Web exclusive
Posted: 2/12/02
'Prescription for Hope'
A Christian conference aims to draw attention to the under-funded efforts to combat AIDS
By Jeffery L. Sheler
Deborah Dortzbach was a young nurse working at a church-run clinic in the slums of Nairobi when the first AIDS patients began showing up there in the mid-1980s. "There wasn't much we could do in those days," she recalls, "except comfort the dying and their families" and watch helplessly as the mysterious fatal disease cut a widening swath through sub-Saharan Africa and elsewhere. As frustrating as it was, says Dortzbach, ministering to the hopelessly sick in those early days of the AIDS pandemic was a no-brainer. "As Christians," she says, "this is what we are called to do."

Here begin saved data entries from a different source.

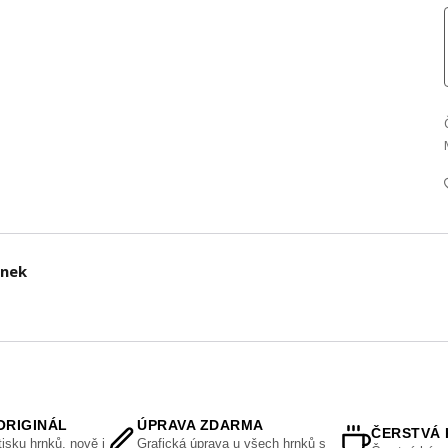
rnek
ORIGINÁL
ÚPRAVA ZDARMA
ČERSTVÁ 
isku hrnků, nově i
Grafická úprava u všech hrnků s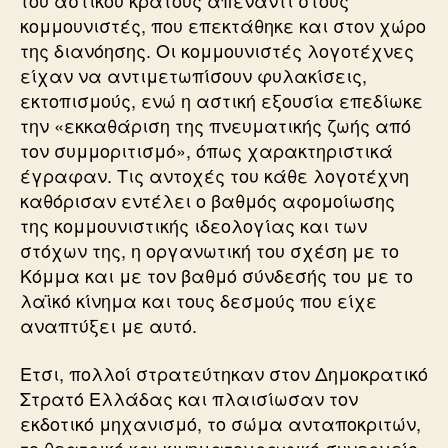
του αστικού κράτους απέναντι στους
κομμουνιστές, που επεκτάθηκε και στον χώρο
της διανόησης. Οι κομμουνιστές λογοτέχνες
είχαν να αντιμετωπίσουν φυλακίσεις,
εκτοπισμούς, ενώ η αστική εξουσία επεδίωκε
την «εκκαθάριση της πνευματικής ζωής από
τον συμμοριτισμό», όπως χαρακτηριστικά
έγραφαν. Τις αντοχές του κάθε λογοτέχνη
καθόρισαν εντέλει ο βαθμός αφομοίωσης
της κομμουνιστικής ιδεολογίας και των
στόχων της, η οργανωτική του σχέση με το
Κόμμα και με τον βαθμό σύνδεσής του με το
λαϊκό κίνημα και τους δεσμούς που είχε
αναπτύξει με αυτό.
Ετσι, πολλοί στρατεύτηκαν στον Δημοκρατικό
Στρατό Ελλάδας και πλαισίωσαν τον
εκδοτικό μηχανισμό, το σώμα ανταποκριτών,
το θεατρικό και κινηματογραφικό συνεργείο,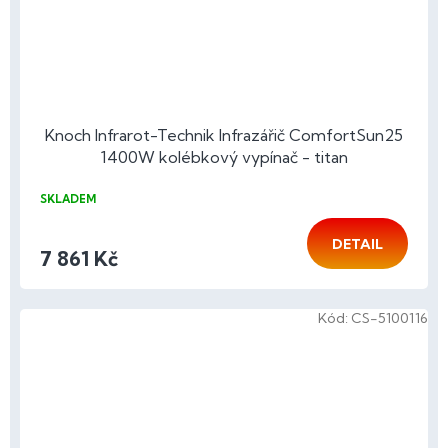
Knoch Infrarot-Technik Infrazářič ComfortSun25
1400W kolébkový vypínač - titan
SKLADEM
DETAIL
7 861 Kč
Kód:
CS-5100116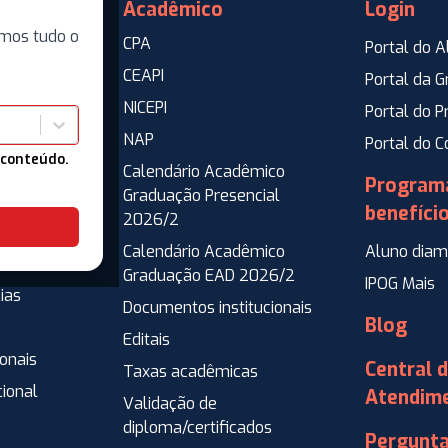
Acadêmico
Login
mos tudo o
CPA
Portal do A
CEAPI
Portal da 
NICEPI
Portal do P
NAP
ente
Portal do 
 conteúdo.
Calendário Acadêmico
co
Program
Graduação Presencial
ressos
benefíci
2026/2
go e
Calendário Acadêmico
Aluno diam
Graduação EAD 2026/2
IPOG Mais
ias
Documentos institucionais
Blog
Editais
ionais
Central 
Taxas acadêmicas
cional
Atendim
Validação de
diploma/certificados
Pergunt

Today, Dortzbach is still battling AIDS as head of international HIV/AIDS programs at World Relief, the humanitarian arm of the National Association of Evangelicals. Yet while so much more is known now about treating and preventing the disease, Dortzbach says she still feels frustrated by what she and other front-line AIDS combatants view as inadequate support from government agencies and from American churches that have been slow to respond. "Too many Christians think of AIDS as a sinner's disease," says Dortzbach, "but it affects us all."
Hoping to overcome widespread public apathy and misapprehension regarding AIDS, Dortzbach and some 700 other Christian relief workers and ministry representatives plan to meet in Washington February 17-21 to draw attention to the global epidemic and the under-funded efforts to combat it. "The Christian church has not responded to this crisis the way it should, and we've got to change that," says Franklin Graham, son of evangelist Billy Graham and chief organizer of the five-day conference entitled "Prescription for Hope."

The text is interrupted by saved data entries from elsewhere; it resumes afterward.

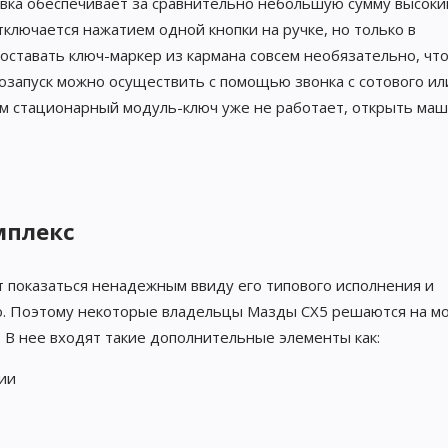
овка обеспечивает за сравнительно небольшую сумму высоки
тключается нажатием одной кнопки на ручке, но только в
оставать ключ-маркер из кармана совсем необязательно, чт
озапуск можно осуществить с помощью звонка с сотового ил
м стационарный модуль-ключ уже не работает, открыть ма
мплекс
показаться ненадежным ввиду его типового исполнения и
но. Поэтому некоторые владельцы Мазды СХ5 решаются на м
 В нее входят такие дополнительные элементы как:
ии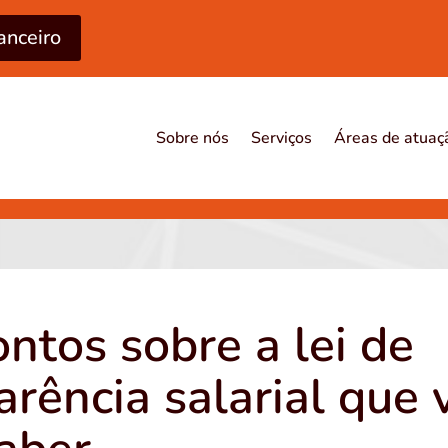
anceiro
Sobre nós
Serviços
Áreas de atuaç
ontos sobre a lei de
arência salarial que 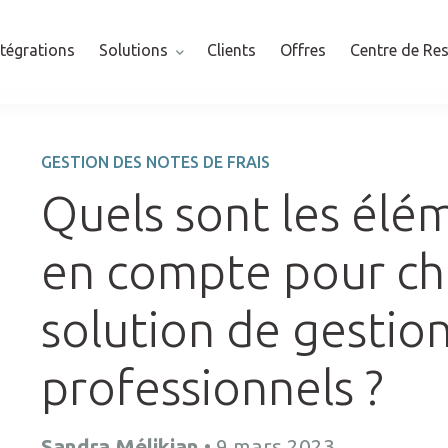
ntégrations
Solutions
Clients
Offres
Centre de Re
GESTION DES NOTES DE FRAIS
Quels sont les élé
en compte pour cho
solution de gestion
professionnels ?
Sandra Mélikian
•
9 mars 2023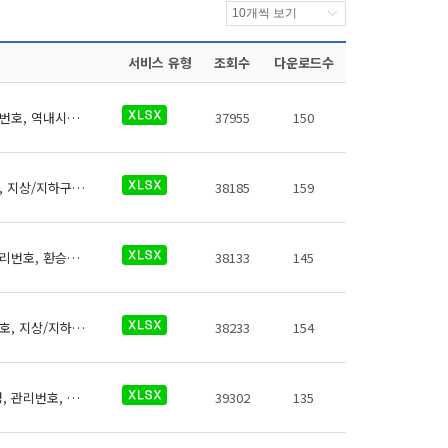
서비스 유형
조회수
다운로드수
신분당선 역사들의 고객센터에 대한 데이터로 철도운영기관명, 운영노선명, 역명, 관리번호, 역내시설구분, 지상지하구분, 역층, (근접) 출입구번호, 상세위치, 이용시간, 전화번호, 데이터 기준일자, 참고사항이 있습니다.
37955
150
신분당선 역사들의 ATM에 대한 데이터로 철도운영기관명, 운영노선명, 역명, 관리번호, 지상/지하구분, 역층, 상세위치, 금융기관명, 이용가능시간, 연락처, 데이터 기준일자, 참고사항이 있습니다.
38185
159
서해철도 역사들의 환승주차장에 대한 데이터로 철도운영기관명, 운영노선명, 역명, 관리번호, 환승주차장명, 출입구 번호, 주차면수, 급지, 운영시간(평일), 운영시간(휴일), 주차요금, 주차요금(월정액권), 주차요금(기타), 운영기관명, 전화번호, 데이터 기준일자, 참고사항이 있습니다.
38133
145
서해철도 역사들의 화장실에 대한 데이터로 철도운영기관명, 운영노선명, 역명, 관리번호, 지상/지하 구분, 역층, 게이트 내외 구분, (근접) 출입구번호, 상세위치, 화장실 구분, 데이터 기준일자, 참고사항이 있습니다.
38233
154
서해철도 역사들의 자전거보관장소에 대한 데이터로 철도운영기관명, 운영노선명, 역명, 관리번호, 출입구번호, 보관대수, 설치형태, 상세위치, 관리기관 전화번호, 관리기관명, 데이터 기준일자, 참고사항이 있습니다.
39302
135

Among other things, Graham says he hopes the conference will "begin to put a human face on the AIDS crisis" for many Christians by focusing attention on the stories of children and families devastated by the disease and on church-sponsored agencies providing family-based humanitarian care and AIDS prevention programs that emphasize personal sexual moralityabstinence for young people, marital fidelity for adults. He also hopes to flesh out the sometimes numbing statistics that by now have become all too familiar: since the late 1970s, nearly 25 million deaths worldwide, more than 40 million people living with the disease, and 5 million new infections reported last yearmost of them in sub-Saharan Africa, where AIDS orphans now number more than 13.5 million.

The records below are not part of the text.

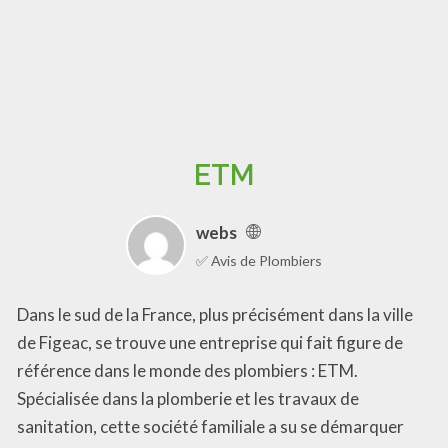
ETM
webs
✅ Avis de Plombiers
Dans le sud de la France, plus précisément dans la ville
de Figeac, se trouve une entreprise qui fait figure de
référence dans le monde des plombiers : ETM.
Spécialisée dans la plomberie et les travaux de
sanitation, cette société familiale a su se démarquer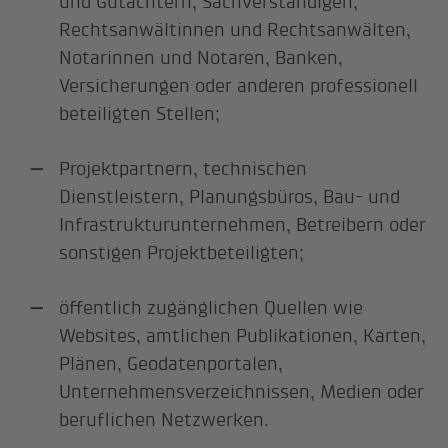
und Gutachtern, Sachverständigen,
Rechtsanwältinnen und Rechtsanwälten,
Notarinnen und Notaren, Banken,
Versicherungen oder anderen professionell
beteiligten Stellen;
Projektpartnern, technischen
Dienstleistern, Planungsbüros, Bau- und
Infrastrukturunternehmen, Betreibern oder
sonstigen Projektbeteiligten;
öffentlich zugänglichen Quellen wie
Websites, amtlichen Publikationen, Karten,
Plänen, Geodatenportalen,
Unternehmensverzeichnissen, Medien oder
beruflichen Netzwerken.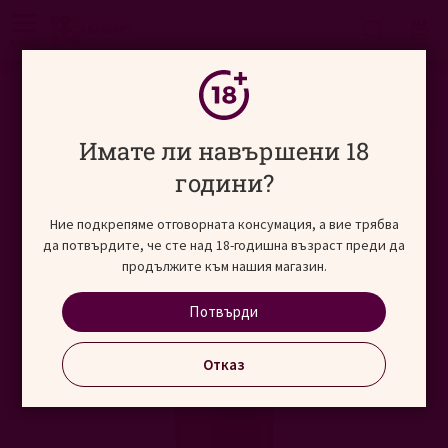
Търсене
меню
Начало
Виносвят
Европа
Франция
Преминете
Имате ли навършени 18
към
края
години?
на
галерията
Ние подкрепяме отговорната консумация, а вие трябва
на
да потвърдите, че сте над 18-годишна възраст преди да
изображенията
продължите към нашия магазин.
Потвърди
Отказ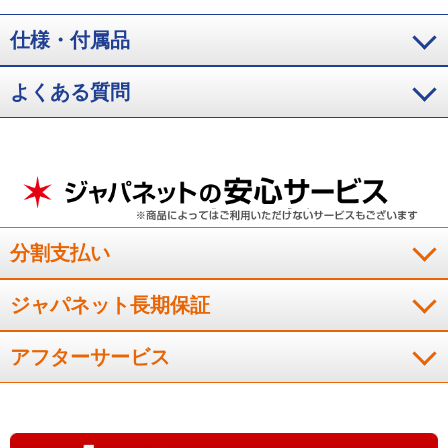
仕様・付属品
猫を３匹飼っているのでこちらの商品を購入しました。猫のト
イレが置いてある部屋に設置しました。効果は抜群で、臭いが
よくある質問
かなり改善されました。大変満足です。
（
千葉県
50代
K.A様
）
消毒の臭いが少し気になった。
分割支払い
寝室に置くようにしましたが、寝る時は消毒の臭いが少し気に
なりました。
ジャパネット長期保証
（
福井県
70代
K.S様
）
アフターサービス
期待以上の脱臭力でした！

As striking as those numbers are, getting conservative Christians to give money for AIDS relief "has been almost impossible," says Graham, president of Samaritan's Purse, an international relief organization. One recent national survey found that just 3 percent of evangelical Christians are willing to donate to international AIDS education and prevention efforts, compared with 8 percent of non-Christians. The same survey found that while evangelicals were twice as likely as other adults to support disadvantaged children overseas, they were less likely to support children orphaned by AIDS. The problem, say Graham and others, is that many conservative Christians, with their strong views on sexual morality, tend to view AIDS as an affliction of homosexuals, prostitutes, and drug addicts. In his 1994 book, The Truth about AIDS, Dr. Patrick Dixon, a British church leader and physician, said Christians often ask him whether AIDS represents the wrath of God. "The reason AIDS is such a sensitive issue," says Dixon, "is because it touches on so many different aspects of conscience and morality." The big issue now, he says, "is how a traditional Christian view on morality can be equated with God's call to love."
Graham says while he's not interested in pointing fingers at his less motivated coreligionists ("I point a finger at myselfI was late in coming to this"), he says compassion more than self-interest should motivate Christians to get involved. "Regardless of what they may have done," says Graham, "each of the 40 million men, women, and children worldwide who are infected with the HIV virus are precious to God. And if they're precious to God, then by God, they should be precious to us."